Exercise – Can you print the text of every one of the rows below line for line, keeping each line unchanged and leaving the pictures out?

[[ Material provided, beginning ]]

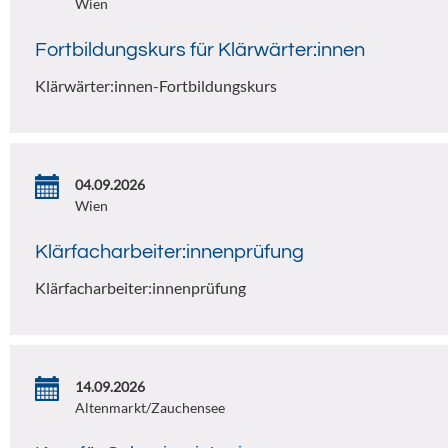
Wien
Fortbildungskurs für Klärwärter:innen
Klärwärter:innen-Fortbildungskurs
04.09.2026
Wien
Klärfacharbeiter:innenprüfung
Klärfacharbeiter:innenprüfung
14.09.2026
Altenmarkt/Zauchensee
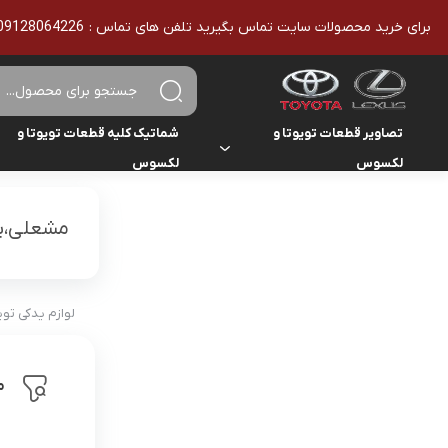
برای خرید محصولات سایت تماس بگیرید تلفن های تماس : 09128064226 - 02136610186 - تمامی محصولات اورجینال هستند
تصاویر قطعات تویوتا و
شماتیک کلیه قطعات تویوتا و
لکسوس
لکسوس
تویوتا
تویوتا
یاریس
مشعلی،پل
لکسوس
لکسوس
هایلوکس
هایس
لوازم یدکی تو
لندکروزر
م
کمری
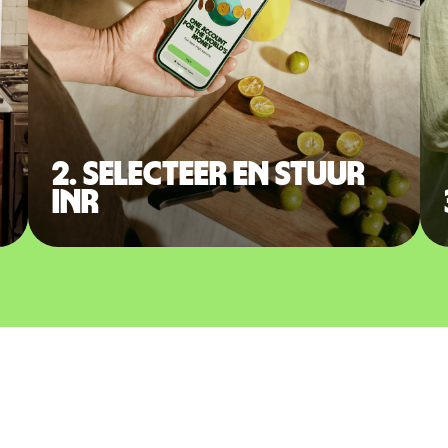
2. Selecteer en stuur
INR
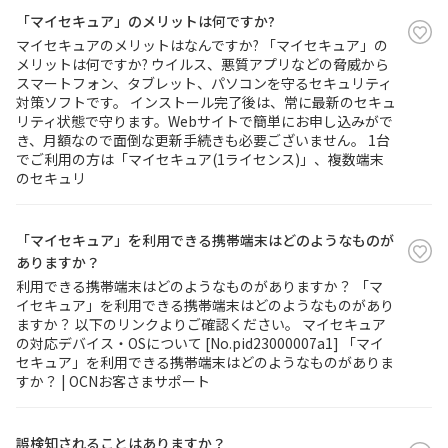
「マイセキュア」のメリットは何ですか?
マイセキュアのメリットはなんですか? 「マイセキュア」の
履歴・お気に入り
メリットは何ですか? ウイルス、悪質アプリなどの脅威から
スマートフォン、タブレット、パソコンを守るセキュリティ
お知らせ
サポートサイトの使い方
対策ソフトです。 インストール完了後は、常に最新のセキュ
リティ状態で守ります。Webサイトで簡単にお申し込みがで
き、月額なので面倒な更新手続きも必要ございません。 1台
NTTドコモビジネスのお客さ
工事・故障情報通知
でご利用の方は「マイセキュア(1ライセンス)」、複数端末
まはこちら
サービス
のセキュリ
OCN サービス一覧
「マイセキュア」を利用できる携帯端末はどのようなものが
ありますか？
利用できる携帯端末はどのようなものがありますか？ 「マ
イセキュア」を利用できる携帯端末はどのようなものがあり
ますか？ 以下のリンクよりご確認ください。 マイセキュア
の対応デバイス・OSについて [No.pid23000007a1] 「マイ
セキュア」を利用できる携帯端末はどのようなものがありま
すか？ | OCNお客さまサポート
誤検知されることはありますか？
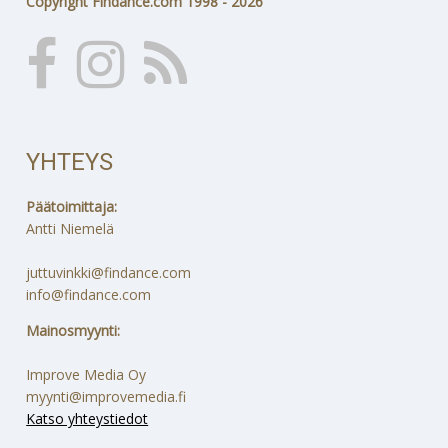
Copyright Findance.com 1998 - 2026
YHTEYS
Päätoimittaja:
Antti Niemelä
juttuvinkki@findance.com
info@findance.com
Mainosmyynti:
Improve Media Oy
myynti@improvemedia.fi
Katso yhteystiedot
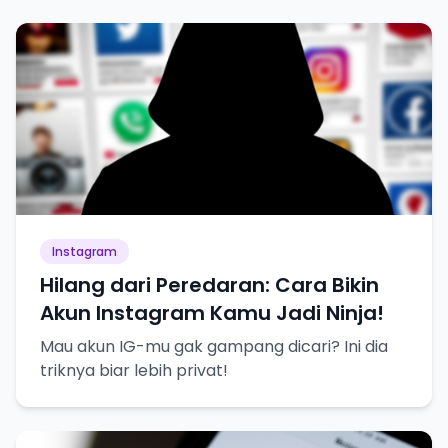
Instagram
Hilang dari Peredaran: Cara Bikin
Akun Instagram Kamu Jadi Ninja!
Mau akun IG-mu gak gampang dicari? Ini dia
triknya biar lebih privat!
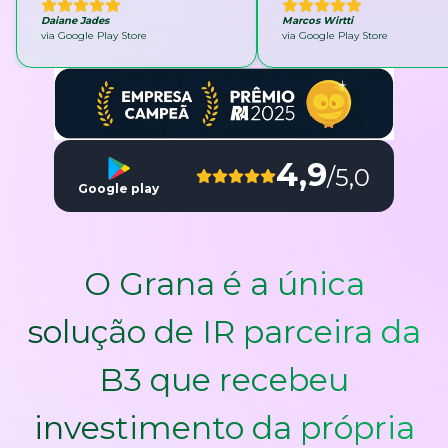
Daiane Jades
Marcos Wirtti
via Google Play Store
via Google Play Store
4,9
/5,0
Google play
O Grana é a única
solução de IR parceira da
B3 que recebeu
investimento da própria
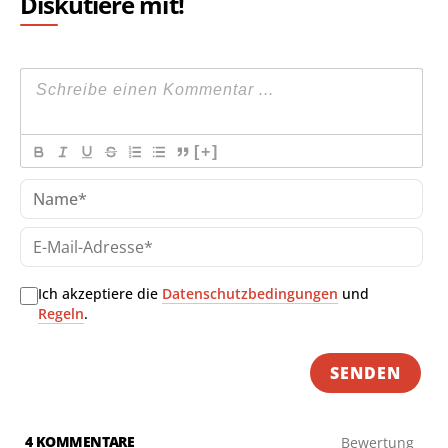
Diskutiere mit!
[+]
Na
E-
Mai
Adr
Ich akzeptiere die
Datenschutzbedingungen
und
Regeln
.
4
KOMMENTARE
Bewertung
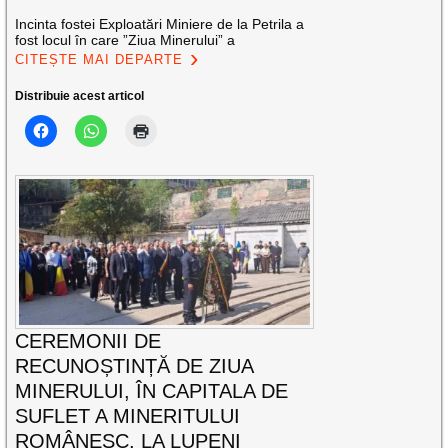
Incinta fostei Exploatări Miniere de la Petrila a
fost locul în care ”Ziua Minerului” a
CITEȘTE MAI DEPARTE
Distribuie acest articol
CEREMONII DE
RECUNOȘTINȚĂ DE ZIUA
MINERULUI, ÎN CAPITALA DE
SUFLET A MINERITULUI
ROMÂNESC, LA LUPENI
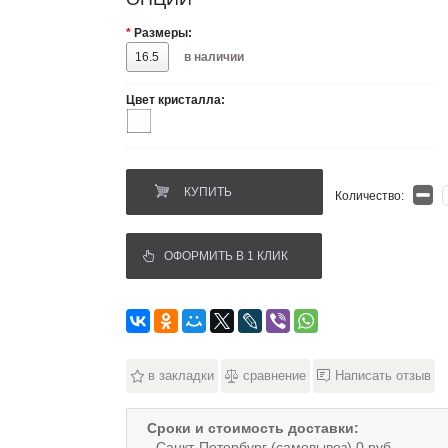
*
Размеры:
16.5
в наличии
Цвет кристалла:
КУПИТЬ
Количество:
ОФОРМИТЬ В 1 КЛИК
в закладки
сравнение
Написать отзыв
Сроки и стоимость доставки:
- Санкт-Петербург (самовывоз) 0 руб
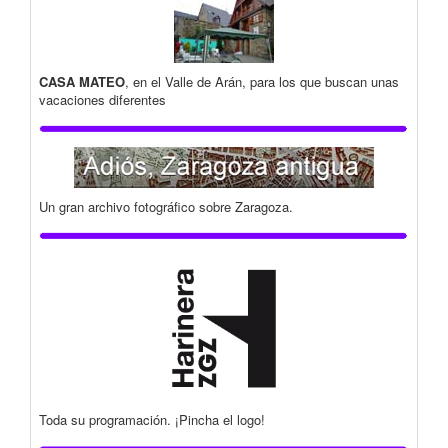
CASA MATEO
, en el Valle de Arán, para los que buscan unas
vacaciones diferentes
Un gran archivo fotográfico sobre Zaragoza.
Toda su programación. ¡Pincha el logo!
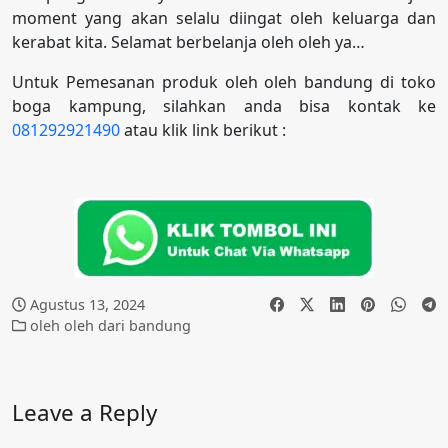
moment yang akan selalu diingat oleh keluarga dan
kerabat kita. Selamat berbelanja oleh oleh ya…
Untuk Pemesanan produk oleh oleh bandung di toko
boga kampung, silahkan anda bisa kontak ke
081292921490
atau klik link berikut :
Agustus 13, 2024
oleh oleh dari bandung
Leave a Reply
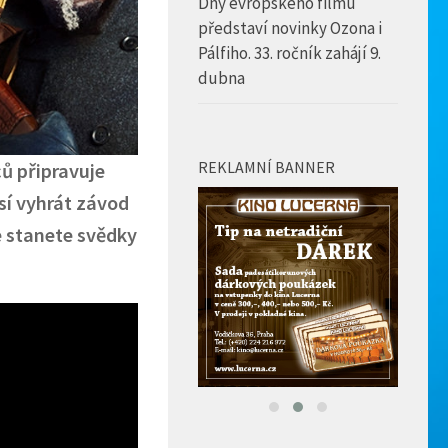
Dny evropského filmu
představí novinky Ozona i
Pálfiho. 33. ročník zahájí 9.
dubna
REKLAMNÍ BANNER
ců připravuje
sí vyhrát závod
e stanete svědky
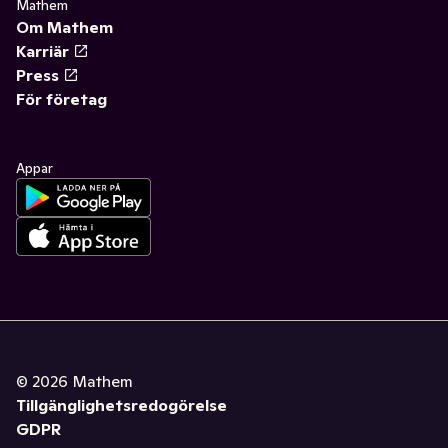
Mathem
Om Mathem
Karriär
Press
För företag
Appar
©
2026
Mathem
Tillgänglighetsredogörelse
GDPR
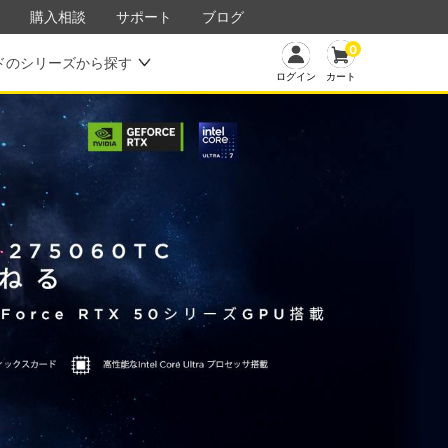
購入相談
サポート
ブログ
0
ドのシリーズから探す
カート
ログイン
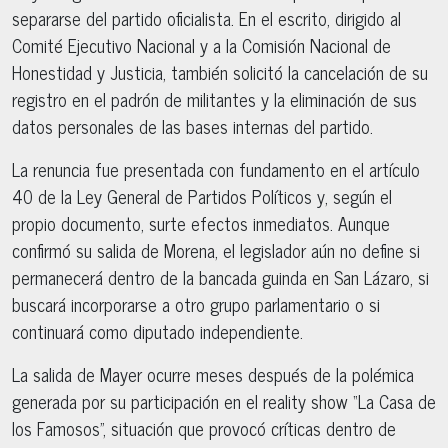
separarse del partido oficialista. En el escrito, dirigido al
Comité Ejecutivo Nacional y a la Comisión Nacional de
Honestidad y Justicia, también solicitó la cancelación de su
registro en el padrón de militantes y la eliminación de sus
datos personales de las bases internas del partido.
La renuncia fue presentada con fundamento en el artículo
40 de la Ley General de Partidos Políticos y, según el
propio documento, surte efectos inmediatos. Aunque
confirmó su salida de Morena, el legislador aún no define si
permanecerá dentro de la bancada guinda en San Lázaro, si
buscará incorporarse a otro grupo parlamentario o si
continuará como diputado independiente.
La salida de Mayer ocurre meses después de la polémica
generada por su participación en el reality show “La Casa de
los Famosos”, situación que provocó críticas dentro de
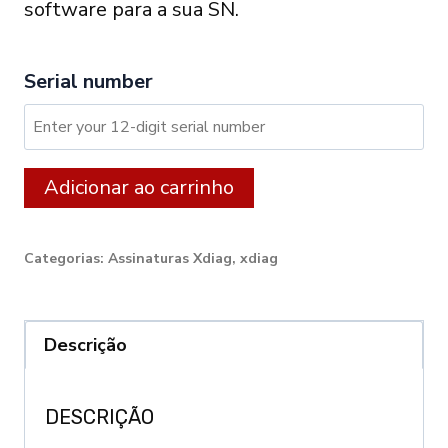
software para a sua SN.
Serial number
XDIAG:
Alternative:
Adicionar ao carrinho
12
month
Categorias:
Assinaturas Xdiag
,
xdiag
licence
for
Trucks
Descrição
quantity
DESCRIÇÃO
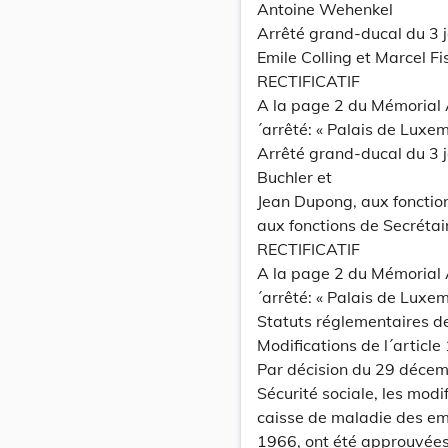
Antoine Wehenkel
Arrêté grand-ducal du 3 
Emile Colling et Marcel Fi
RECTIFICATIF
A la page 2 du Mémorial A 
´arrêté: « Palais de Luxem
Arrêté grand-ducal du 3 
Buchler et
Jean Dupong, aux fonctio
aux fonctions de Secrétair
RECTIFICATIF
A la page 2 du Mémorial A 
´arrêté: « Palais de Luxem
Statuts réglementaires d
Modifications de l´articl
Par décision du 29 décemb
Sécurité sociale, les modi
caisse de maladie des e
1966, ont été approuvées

[[ Material provided, end ]]

Result below –
Wien
Fortbildungskurs für Klärwärter:innen
Klärwärter:innen-Fortbildungskurs
04.09.2026
Wien
Klärfacharbeiter:innenprüfung
Klärfacharbeiter:innenprüfung
14.09.2026
Altenmarkt/Zauchensee
برای خرید محصولات سایت تماس بگیرید تلفن های تماس : 09128064226 - 02136610186 - تمامی محصولات اورجینال هستند
تصاویر قطعات تویوتا و
شماتیک کلیه قطعات تویوتا و
لکسوس
لکسوس
تویوتا
تویوتا
یاریس
مشعلی،پل
لکسوس
لکسوس
هایلوکس
هایس
لوازم یدکی تو
لندکروزر
م
کمری
2. Selecteer en stuur
INR
「マイセキュア」のメリットは何ですか?
マイセキュアのメリットはなんですか? 「マイセキュア」の
履歴・お気に入り
メリットは何ですか? ウイルス、悪質アプリなどの脅威から
スマートフォン、タブレット、パソコンを守るセキュリティ
お知らせ
サポートサイトの使い方
対策ソフトです。 インストール完了後は、常に最新のセキュ
リティ状態で守ります。Webサイトで簡単にお申し込みがで
き、月額なので面倒な更新手続きも必要ございません。 1台
NTTドコモビジネスのお客さ
工事・故障情報通知
でご利用の方は「マイセキュア(1ライセンス)」、複数端末
まはこちら
サービス
のセキュリ
OCN サービス一覧
「マイセキュア」を利用できる携帯端末はどのようなものが
ありますか？
利用できる携帯端末はどのようなものがありますか？ 「マ
イセキュア」を利用できる携帯端末はどのようなものがあり
ますか？ 以下のリンクよりご確認ください。 マイセキュア
の対応デバイス・OSについて [No.pid23000007a1] 「マイ
セキュア」を利用できる携帯端末はどのようなものがありま
すか？ | OCNお客さまサポート
誤検知されることはありますか？
Copyright Findance.com 1998 - 2026
YHTEYS
Päätoimittaja:
Antti Niemelä
juttuvinkki@findance.com
info@findance.com
Mainosmyynti:
Improve Media Oy
myynti@improvemedia.fi
Katso yhteystiedot
Instagram
Hilang dari Peredaran: Cara Bikin
Akun Instagram Kamu Jadi Ninja!
Mau akun IG-mu gak gampang dicari? Ini dia
triknya biar lebih privat!
Daiane Jades
Marcos Wirtti
via Google Play Store
via Google Play Store
4,9
/5,0
Google play
O Grana é a única
solução de IR parceira da
B3 que recebeu
investimento da própria
Diskutiere mit!
[+]
Na
E-
Mai
Adr
Ich akzeptiere die
Datenschutzbedingungen
und
Regeln
.
4
KOMMENTARE
Bewertung
Incinta fostei Exploatări Miniere de la Petrila a
fost locul în care ”Ziua Minerului” a
CITEȘTE MAI DEPARTE
Distribuie acest articol
CEREMONII DE
RECUNOȘTINȚĂ DE ZIUA
MINERULUI, ÎN CAPITALA DE
SUFLET A MINERITULUI
ROMÂNESC, LA LUPENI
*
Размеры:
16.5
в наличии
Цвет кристалла:
КУПИТЬ
Количество:
ОФОРМИТЬ В 1 КЛИК
в закладки
сравнение
Написать отзыв
Сроки и стоимость доставки:
- Санкт-Петербург (самовывоз) 0 руб
CASA MATEO
, en el Valle de Arán, para los que buscan unas
vacaciones diferentes
Un gran archivo fotográfico sobre Zaragoza.
Toda su programación. ¡Pincha el logo!
moment yang akan selalu diingat oleh keluarga dan
kerabat kita. Selamat berbelanja oleh oleh ya…
Untuk Pemesanan produk oleh oleh bandung di toko
boga kampung, silahkan anda bisa kontak ke
081292921490
atau klik link berikut :
Agustus 13, 2024
oleh oleh dari bandung
Leave a Reply
Dny evropského filmu
představí novinky Ozona i
Pálfiho. 33. ročník zahájí 9.
dubna
REKLAMNÍ BANNER
ců připravuje
sí vyhrát závod
e stanete svědky
Mathem
Om Mathem
Karriär
Press
För företag
Appar
©
2026
Mathem
Tillgänglighetsredogörelse
GDPR
購入相談
サポート
ブログ
0
ドのシリーズから探す
カート
ログイン
separarse del partido oficialista. En el escrito, dirigido al
Comité Ejecutivo Nacional y a la Comisión Nacional de
Honestidad y Justicia, también solicitó la cancelación de su
registro en el padrón de militantes y la eliminación de sus
datos personales de las bases internas del partido.
La renuncia fue presentada con fundamento en el artículo
40 de la Ley General de Partidos Políticos y, según el
propio documento, surte efectos inmediatos. Aunque
confirmó su salida de Morena, el legislador aún no define si
permanecerá dentro de la bancada guinda en San Lázaro, si
buscará incorporarse a otro grupo parlamentario o si
continuará como diputado independiente.
La salida de Mayer ocurre meses después de la polémica
generada por su participación en el reality show “La Casa de
los Famosos”, situación que provocó críticas dentro de
software para a sua SN.
Serial number
XDIAG:
Alternative:
Adicionar ao carrinho
12
month
Categorias:
Assinaturas Xdiag
,
xdiag
licence
for
Trucks
Descrição
quantity
DESCRIÇÃO
Antoine Wehenkel
Arrêté grand-ducal du 3 
Emile Colling et Marcel Fi
RECTIFICATIF
A la page 2 du Mémorial A 
´arrêté: « Palais de Luxem
Arrêté grand-ducal du 3 
Buchler et
Jean Dupong, aux fonctio
aux fonctions de Secrétair
RECTIFICATIF
A la page 2 du Mémorial A 
´arrêté: « Palais de Luxem
Statuts réglementaires d
Modifications de l´articl
Par décision du 29 décemb
Sécurité sociale, les modi
caisse de maladie des e
1966, ont été approuvées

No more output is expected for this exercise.